### RECORDS TO USE ###

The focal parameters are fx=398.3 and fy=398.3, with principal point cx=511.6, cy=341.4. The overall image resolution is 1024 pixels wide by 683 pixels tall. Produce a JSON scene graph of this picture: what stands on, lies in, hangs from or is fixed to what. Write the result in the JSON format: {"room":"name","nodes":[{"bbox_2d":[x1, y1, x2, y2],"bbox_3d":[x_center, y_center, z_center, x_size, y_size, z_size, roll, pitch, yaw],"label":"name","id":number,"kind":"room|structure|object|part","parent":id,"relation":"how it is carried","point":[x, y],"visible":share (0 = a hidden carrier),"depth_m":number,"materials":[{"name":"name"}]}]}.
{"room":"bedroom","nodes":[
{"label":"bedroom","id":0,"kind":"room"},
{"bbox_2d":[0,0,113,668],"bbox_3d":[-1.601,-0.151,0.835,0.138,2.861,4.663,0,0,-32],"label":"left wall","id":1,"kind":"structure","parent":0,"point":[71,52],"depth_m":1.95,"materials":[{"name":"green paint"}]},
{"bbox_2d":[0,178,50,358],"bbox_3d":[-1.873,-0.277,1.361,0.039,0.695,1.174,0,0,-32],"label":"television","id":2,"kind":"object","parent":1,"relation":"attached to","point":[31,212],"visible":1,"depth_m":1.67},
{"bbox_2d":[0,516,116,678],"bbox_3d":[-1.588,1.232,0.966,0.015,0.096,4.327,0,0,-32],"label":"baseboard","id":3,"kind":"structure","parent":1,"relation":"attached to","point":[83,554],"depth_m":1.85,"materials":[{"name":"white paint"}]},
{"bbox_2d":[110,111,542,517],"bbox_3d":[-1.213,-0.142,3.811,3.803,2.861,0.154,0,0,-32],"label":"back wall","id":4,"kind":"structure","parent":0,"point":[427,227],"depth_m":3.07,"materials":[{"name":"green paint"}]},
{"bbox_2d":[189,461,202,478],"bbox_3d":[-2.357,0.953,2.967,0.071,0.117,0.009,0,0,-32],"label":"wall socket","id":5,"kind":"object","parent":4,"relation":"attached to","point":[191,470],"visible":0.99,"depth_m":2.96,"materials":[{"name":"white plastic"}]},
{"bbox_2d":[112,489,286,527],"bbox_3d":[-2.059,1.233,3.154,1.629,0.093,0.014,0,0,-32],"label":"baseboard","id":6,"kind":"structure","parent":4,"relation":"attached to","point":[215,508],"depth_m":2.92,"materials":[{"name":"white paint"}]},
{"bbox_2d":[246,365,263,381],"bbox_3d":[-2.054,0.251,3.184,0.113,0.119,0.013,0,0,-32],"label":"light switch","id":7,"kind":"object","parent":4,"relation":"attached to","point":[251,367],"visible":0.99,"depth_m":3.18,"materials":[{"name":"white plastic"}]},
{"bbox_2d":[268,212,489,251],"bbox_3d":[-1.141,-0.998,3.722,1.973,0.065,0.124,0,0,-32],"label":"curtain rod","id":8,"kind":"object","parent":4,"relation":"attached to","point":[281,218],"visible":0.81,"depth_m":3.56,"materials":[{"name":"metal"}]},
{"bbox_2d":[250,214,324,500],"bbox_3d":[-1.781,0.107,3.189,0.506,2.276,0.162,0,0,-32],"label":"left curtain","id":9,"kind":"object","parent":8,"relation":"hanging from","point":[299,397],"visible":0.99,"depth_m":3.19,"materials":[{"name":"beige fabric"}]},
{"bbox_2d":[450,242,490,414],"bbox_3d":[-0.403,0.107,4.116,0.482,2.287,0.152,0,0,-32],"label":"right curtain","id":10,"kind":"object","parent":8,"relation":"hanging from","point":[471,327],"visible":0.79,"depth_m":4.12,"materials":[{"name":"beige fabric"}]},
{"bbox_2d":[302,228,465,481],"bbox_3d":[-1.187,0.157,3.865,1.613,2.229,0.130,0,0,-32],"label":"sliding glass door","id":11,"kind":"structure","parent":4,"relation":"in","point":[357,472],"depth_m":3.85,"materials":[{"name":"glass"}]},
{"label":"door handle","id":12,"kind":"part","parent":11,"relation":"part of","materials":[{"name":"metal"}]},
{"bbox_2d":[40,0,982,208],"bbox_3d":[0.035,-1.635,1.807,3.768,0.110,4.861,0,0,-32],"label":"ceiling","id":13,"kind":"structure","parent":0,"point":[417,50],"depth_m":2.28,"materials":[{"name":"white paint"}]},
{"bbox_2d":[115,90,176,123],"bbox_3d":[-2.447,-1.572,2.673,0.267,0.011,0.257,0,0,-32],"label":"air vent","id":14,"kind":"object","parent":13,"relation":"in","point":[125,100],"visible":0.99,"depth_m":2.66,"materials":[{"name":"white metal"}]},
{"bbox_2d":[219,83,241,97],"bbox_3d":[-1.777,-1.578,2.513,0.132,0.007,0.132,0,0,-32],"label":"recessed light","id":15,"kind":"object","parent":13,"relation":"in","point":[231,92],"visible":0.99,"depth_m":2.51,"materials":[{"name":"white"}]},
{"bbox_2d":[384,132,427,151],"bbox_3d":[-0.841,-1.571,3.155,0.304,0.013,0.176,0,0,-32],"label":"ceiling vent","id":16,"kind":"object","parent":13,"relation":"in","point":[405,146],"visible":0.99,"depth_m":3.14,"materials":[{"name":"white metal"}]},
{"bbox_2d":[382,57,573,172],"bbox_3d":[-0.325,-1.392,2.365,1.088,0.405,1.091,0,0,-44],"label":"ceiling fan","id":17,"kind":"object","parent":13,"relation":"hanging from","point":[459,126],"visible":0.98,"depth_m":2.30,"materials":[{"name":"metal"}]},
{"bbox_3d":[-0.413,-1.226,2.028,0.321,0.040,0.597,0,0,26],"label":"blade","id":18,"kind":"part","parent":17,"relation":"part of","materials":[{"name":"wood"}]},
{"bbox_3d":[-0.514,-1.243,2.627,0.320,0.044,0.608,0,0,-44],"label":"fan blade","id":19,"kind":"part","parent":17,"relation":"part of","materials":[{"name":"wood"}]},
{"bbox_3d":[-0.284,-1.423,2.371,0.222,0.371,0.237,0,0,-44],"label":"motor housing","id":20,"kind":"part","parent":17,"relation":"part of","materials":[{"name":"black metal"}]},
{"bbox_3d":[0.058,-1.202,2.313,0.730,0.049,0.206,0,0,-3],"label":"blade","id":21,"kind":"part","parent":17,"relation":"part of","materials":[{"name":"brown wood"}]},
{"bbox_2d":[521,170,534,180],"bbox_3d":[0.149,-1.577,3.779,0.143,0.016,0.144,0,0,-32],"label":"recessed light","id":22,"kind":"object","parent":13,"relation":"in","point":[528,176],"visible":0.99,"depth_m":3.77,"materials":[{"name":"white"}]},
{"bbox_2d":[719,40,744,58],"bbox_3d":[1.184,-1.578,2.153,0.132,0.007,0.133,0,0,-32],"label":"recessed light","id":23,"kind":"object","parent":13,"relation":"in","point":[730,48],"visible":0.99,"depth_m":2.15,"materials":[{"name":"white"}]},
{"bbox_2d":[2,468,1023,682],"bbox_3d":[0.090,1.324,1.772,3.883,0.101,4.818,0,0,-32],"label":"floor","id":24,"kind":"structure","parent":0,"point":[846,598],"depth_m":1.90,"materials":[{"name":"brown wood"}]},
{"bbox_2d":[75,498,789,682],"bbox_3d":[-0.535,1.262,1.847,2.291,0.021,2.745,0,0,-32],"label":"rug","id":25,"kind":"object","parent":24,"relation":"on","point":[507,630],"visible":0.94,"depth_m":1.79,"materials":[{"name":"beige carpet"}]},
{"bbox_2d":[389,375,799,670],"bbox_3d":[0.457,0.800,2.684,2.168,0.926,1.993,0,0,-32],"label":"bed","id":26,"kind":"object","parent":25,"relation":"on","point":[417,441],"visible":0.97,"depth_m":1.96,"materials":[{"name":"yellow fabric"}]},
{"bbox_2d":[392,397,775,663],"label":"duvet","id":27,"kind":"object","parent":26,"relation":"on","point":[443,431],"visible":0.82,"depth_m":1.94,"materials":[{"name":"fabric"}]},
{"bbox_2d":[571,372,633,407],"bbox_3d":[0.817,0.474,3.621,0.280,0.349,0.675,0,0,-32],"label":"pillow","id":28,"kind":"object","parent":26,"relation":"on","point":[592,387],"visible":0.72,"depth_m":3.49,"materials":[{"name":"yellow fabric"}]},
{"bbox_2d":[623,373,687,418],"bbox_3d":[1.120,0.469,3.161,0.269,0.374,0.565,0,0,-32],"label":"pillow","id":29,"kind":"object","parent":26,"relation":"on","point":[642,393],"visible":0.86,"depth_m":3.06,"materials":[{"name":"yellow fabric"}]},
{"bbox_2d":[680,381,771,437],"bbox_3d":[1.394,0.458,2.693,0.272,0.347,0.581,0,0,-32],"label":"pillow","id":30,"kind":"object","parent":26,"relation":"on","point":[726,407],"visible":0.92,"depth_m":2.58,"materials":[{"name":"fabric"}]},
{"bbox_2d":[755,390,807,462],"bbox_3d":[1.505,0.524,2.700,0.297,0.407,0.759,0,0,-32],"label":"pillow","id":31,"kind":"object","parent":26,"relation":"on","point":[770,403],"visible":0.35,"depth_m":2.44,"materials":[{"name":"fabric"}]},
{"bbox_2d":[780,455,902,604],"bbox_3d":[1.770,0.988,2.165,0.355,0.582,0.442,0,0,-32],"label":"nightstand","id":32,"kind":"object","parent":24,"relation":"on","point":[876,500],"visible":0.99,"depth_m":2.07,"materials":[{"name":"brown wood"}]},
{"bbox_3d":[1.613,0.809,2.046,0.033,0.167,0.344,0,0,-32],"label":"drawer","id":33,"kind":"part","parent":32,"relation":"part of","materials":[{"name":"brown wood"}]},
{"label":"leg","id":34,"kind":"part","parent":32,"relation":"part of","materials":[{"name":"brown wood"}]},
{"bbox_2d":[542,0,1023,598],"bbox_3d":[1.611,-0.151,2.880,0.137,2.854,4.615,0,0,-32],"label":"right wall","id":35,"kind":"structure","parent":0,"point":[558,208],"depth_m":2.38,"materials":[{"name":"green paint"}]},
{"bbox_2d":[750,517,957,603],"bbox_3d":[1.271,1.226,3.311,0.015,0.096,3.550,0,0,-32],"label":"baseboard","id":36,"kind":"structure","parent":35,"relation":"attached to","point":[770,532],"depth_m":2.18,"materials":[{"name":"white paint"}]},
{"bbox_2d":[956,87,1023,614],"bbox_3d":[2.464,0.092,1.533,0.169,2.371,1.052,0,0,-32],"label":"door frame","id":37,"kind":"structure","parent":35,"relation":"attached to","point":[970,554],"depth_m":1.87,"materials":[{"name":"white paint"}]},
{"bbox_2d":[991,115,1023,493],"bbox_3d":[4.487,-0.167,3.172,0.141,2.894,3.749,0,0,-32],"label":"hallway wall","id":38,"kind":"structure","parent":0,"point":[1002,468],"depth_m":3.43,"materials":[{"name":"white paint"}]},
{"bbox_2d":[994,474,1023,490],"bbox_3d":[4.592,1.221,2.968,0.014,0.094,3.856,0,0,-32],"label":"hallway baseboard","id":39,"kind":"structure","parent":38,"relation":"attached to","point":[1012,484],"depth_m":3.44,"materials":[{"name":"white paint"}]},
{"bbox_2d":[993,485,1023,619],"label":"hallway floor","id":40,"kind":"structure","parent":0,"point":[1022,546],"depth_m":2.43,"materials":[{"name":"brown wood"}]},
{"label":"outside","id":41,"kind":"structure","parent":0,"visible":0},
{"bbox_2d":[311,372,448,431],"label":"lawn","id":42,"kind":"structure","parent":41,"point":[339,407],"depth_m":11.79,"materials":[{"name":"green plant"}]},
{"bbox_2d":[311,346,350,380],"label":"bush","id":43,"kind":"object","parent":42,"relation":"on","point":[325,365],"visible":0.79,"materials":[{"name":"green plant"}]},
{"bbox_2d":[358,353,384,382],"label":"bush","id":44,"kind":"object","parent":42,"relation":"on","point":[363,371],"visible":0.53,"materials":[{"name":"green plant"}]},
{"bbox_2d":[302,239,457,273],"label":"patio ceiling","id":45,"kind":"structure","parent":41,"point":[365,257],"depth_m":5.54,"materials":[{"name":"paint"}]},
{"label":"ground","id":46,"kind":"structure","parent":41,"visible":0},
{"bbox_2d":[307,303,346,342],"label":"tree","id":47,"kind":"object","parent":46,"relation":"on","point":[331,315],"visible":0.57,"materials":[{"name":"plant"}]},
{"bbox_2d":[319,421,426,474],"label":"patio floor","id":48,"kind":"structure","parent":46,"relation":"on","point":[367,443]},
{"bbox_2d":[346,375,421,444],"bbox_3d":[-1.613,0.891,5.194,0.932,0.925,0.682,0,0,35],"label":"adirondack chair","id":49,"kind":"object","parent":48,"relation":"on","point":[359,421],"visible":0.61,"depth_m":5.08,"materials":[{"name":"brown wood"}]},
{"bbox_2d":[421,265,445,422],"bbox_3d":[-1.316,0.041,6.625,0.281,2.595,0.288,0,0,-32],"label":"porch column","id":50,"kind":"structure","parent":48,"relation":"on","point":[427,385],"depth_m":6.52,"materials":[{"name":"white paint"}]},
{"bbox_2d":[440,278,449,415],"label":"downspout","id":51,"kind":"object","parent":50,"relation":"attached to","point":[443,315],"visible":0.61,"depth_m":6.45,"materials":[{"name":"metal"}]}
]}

###

ACTIVITY:
Within the entries, find all lines holding "door" and copy each one.

EXERCISE RESULT:
{"bbox_2d":[302,228,465,481],"bbox_3d":[-1.187,0.157,3.865,1.613,2.229,0.130,0,0,-32],"label":"sliding glass door","id":11,"kind":"structure","parent":4,"relation":"in","point":[357,472],"depth_m":3.85,"materials":[{"name":"glass"}]},
{"label":"door handle","id":12,"kind":"part","parent":11,"relation":"part of","materials":[{"name":"metal"}]},
{"bbox_2d":[956,87,1023,614],"bbox_3d":[2.464,0.092,1.533,0.169,2.371,1.052,0,0,-32],"label":"door frame","id":37,"kind":"structure","parent":35,"relation":"attached to","point":[970,554],"depth_m":1.87,"materials":[{"name":"white paint"}]},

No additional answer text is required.